TO-DO ITEM – In the data below, find the line containing "OUR SERVICES", then set down that line and every later line up to and including the line containing "course evaluations; and", exactly.
━━━ DATA FOR REVIEW
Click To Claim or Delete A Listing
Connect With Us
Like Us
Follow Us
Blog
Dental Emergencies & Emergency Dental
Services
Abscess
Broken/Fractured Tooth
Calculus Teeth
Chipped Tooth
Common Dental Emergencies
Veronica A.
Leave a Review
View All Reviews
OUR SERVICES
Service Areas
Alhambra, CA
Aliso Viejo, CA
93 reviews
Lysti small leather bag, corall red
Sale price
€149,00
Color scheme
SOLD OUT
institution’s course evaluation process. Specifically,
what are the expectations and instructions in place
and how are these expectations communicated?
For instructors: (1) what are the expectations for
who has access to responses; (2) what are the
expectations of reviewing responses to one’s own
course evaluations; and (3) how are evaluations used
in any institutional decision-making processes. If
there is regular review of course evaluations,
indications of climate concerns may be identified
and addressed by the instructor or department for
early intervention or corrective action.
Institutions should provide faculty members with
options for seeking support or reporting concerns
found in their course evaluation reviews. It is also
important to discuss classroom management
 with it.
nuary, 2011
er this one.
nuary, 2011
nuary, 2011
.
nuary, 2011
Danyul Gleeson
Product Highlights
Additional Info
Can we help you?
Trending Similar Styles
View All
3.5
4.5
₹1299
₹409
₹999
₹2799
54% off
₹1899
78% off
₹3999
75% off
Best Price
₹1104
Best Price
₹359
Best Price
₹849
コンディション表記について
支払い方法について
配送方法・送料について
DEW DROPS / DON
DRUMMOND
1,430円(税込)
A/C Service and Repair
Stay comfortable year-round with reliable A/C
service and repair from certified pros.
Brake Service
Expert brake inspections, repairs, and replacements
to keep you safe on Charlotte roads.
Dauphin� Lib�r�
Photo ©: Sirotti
━━━━━━
OUTPUT BELOW –
OUR SERVICES
Service Areas
Alhambra, CA
Aliso Viejo, CA
93 reviews
Lysti small leather bag, corall red
Sale price
€149,00
Color scheme
SOLD OUT
institution’s course evaluation process. Specifically,
what are the expectations and instructions in place
and how are these expectations communicated?
For instructors: (1) what are the expectations for
who has access to responses; (2) what are the
expectations of reviewing responses to one’s own
course evaluations; and (3) how are evaluations used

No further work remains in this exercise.